> [Required action] Images should be left out, and everything else in the listing reproduced exactly.

> [Material shown]

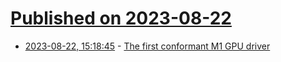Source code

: # [Published on 2023-08-22](index.md)

* [2023-08-22, 15:18:45](https://lobste.rs/s/vcxi59/first_conformant_m1_gpu_driver) - [The first conformant M1 GPU driver](https://rosenzweig.io/blog/first-conformant-m1-gpu-driver.html)
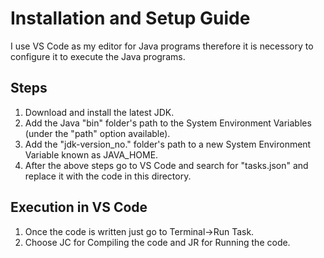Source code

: # Installation and Setup Guide
I use VS Code as my editor for Java programs therefore it is necessory to configure it to execute the Java programs. 

## Steps
1. Download and install the latest JDK.
2. Add the Java "bin" folder's path to the System Environment Variables (under the "path" option available).
3. Add the "jdk-version_no." folder's path to a new System Environment Variable known as JAVA_HOME.
4. After the above steps go to VS Code and search for "tasks.json" and replace it with the code in this directory. 

## Execution in VS Code
1. Once the code is written just go to Terminal->Run Task.
2. Choose JC for Compiling the code and JR for Running the code. 
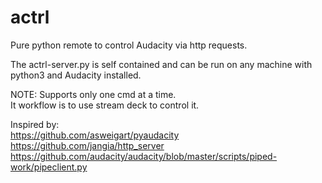 # actrl

Pure python remote to control Audacity via http requests.

The actrl-server.py is self contained and can be run on any machine with python3 and Audacity installed.

NOTE: Supports only one cmd at a time.  
It workflow is to use stream deck to control it.  

Inspired by:  
<https://github.com/asweigart/pyaudacity>  
<https://github.com/jangia/http_server>  
<https://github.com/audacity/audacity/blob/master/scripts/piped-work/pipeclient.py>  
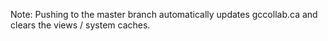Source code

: Note: Pushing to the master branch automatically updates gccollab.ca and clears the views / system caches.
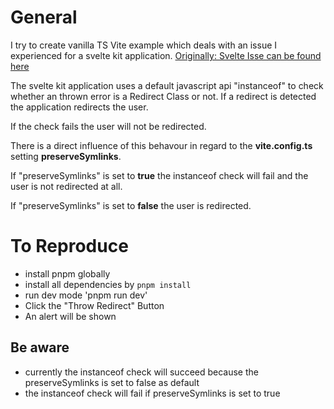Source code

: # General
I try to create  vanilla TS Vite example which deals with an issue I experienced for a svelte kit application. [Originally: Svelte Isse can be found here](https://github.com/sveltejs/kit/issues/12139)

The svelte kit application uses a default javascript api "instanceof" to check whether an thrown error is a Redirect Class or not. If a redirect is detected the application redirects the user.

If the check fails the user will not be redirected.

There is a direct influence of this behavour in regard to the **vite.config.ts** setting **preserveSymlinks**. 

If "preserveSymlinks" is set to **true** the instanceof check will fail and the user is not redirected at all.

If "preserveSymlinks" is set to **false** the user is redirected.


# To Reproduce
- install pnpm globally
- install all dependencies by `pnpm install`
- run dev mode 'pnpm run dev'
- Click the "Throw Redirect" Button
- An alert will be shown

## Be aware
- currently the instanceof check will succeed because the preserveSymlinks is set to false as default
- the instanceof check will fail if preserveSymlinks is set to true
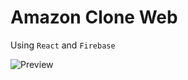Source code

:# Amazon Clone Web

Using `React` and `Firebase`

![Preview](https://raw.githubusercontent.com/sryaaditya/amazon-web-clone/main/Preview.png)
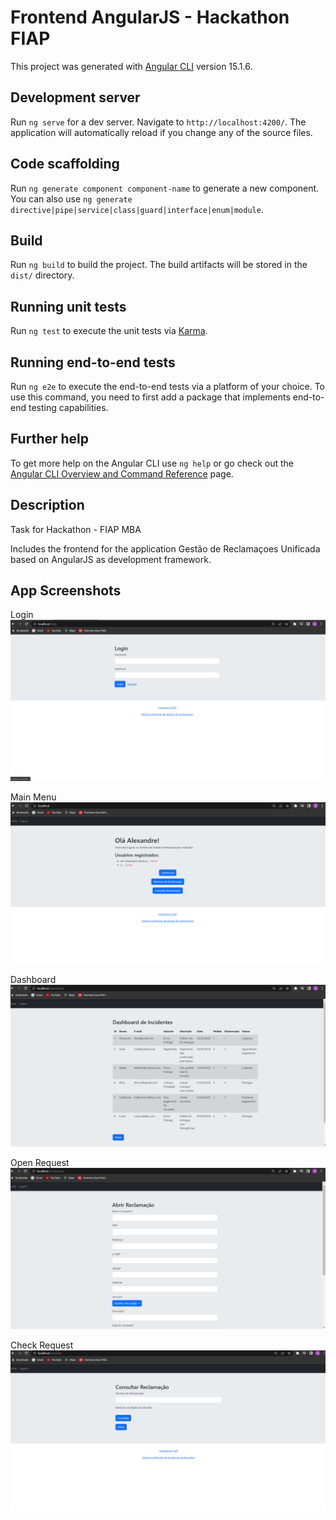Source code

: # Frontend AngularJS - Hackathon FIAP

This project was generated with [Angular CLI](https://github.com/angular/angular-cli) version 15.1.6.

## Development server

Run `ng serve` for a dev server. Navigate to `http://localhost:4200/`. The application will automatically reload if you change any of the source files.

## Code scaffolding

Run `ng generate component component-name` to generate a new component. You can also use `ng generate directive|pipe|service|class|guard|interface|enum|module`.

## Build

Run `ng build` to build the project. The build artifacts will be stored in the `dist/` directory.

## Running unit tests

Run `ng test` to execute the unit tests via [Karma](https://karma-runner.github.io).

## Running end-to-end tests

Run `ng e2e` to execute the end-to-end tests via a platform of your choice. To use this command, you need to first add a package that implements end-to-end testing capabilities.

## Further help

To get more help on the Angular CLI use `ng help` or go check out the [Angular CLI Overview and Command Reference](https://angular.io/cli) page.

## Description

Task for Hackathon - FIAP MBA

Includes the frontend for the application Gestão de Reclamaçoes Unificada based on AngularJS as development framework.

## App Screenshots

Login
![](images/login.png)

Main Menu
![](images/MenuPrinciapal.png)

Dashboard
![](images/Dashboard.png)

Open Request
![](images/AbrirReclamacao.png)

Check Request
![](images/ConsultarReclamacao.png)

> [Expected answer]
Source code

: # [Published on 2023-08-22](index.md)

* [2023-08-22, 15:18:45](https://lobste.rs/s/vcxi59/first_conformant_m1_gpu_driver) - [The first conformant M1 GPU driver](https://rosenzweig.io/blog/first-conformant-m1-gpu-driver.html)
Source code

: # Installation and Setup Guide
I use VS Code as my editor for Java programs therefore it is necessory to configure it to execute the Java programs. 

## Steps
1. Download and install the latest JDK.
2. Add the Java "bin" folder's path to the System Environment Variables (under the "path" option available).
3. Add the "jdk-version_no." folder's path to a new System Environment Variable known as JAVA_HOME.
4. After the above steps go to VS Code and search for "tasks.json" and replace it with the code in this directory. 

## Execution in VS Code
1. Once the code is written just go to Terminal->Run Task.
2. Choose JC for Compiling the code and JR for Running the code. 
 # actrl

Pure python remote to control Audacity via http requests.

The actrl-server.py is self contained and can be run on any machine with python3 and Audacity installed.

NOTE: Supports only one cmd at a time.  
It workflow is to use stream deck to control it.  

Inspired by:  
<https://github.com/asweigart/pyaudacity>  
<https://github.com/jangia/http_server>  
<https://github.com/audacity/audacity/blob/master/scripts/piped-work/pipeclient.py>  
Source code

: Note: Pushing to the master branch automatically updates gccollab.ca and clears the views / system caches.
Source code

: # General
I try to create  vanilla TS Vite example which deals with an issue I experienced for a svelte kit application. [Originally: Svelte Isse can be found here](https://github.com/sveltejs/kit/issues/12139)

The svelte kit application uses a default javascript api "instanceof" to check whether an thrown error is a Redirect Class or not. If a redirect is detected the application redirects the user.

If the check fails the user will not be redirected.

There is a direct influence of this behavour in regard to the **vite.config.ts** setting **preserveSymlinks**. 

If "preserveSymlinks" is set to **true** the instanceof check will fail and the user is not redirected at all.

If "preserveSymlinks" is set to **false** the user is redirected.


# To Reproduce
- install pnpm globally
- install all dependencies by `pnpm install`
- run dev mode 'pnpm run dev'
- Click the "Throw Redirect" Button
- An alert will be shown

## Be aware
- currently the instanceof check will succeed because the preserveSymlinks is set to false as default
- the instanceof check will fail if preserveSymlinks is set to true
Source code

:# Amazon Clone Web

Using `React` and `Firebase`

![Preview](https://raw.githubusercontent.com/sryaaditya/amazon-web-clone/main/Preview.png)
Source code

: # Frontend AngularJS - Hackathon FIAP

This project was generated with [Angular CLI](https://github.com/angular/angular-cli) version 15.1.6.

## Development server

Run `ng serve` for a dev server. Navigate to `http://localhost:4200/`. The application will automatically reload if you change any of the source files.

## Code scaffolding

Run `ng generate component component-name` to generate a new component. You can also use `ng generate directive|pipe|service|class|guard|interface|enum|module`.

## Build

Run `ng build` to build the project. The build artifacts will be stored in the `dist/` directory.

## Running unit tests

Run `ng test` to execute the unit tests via [Karma](https://karma-runner.github.io).

## Running end-to-end tests

Run `ng e2e` to execute the end-to-end tests via a platform of your choice. To use this command, you need to first add a package that implements end-to-end testing capabilities.

## Further help

To get more help on the Angular CLI use `ng help` or go check out the [Angular CLI Overview and Command Reference](https://angular.io/cli) page.

## Description

Task for Hackathon - FIAP MBA

Includes the frontend for the application Gestão de Reclamaçoes Unificada based on AngularJS as development framework.

## App Screenshots

Login
![](images/login.png)

Main Menu
![](images/MenuPrinciapal.png)

Dashboard
![](images/Dashboard.png)

Open Request
![](images/AbrirReclamacao.png)

Check Request
![](images/ConsultarReclamacao.png)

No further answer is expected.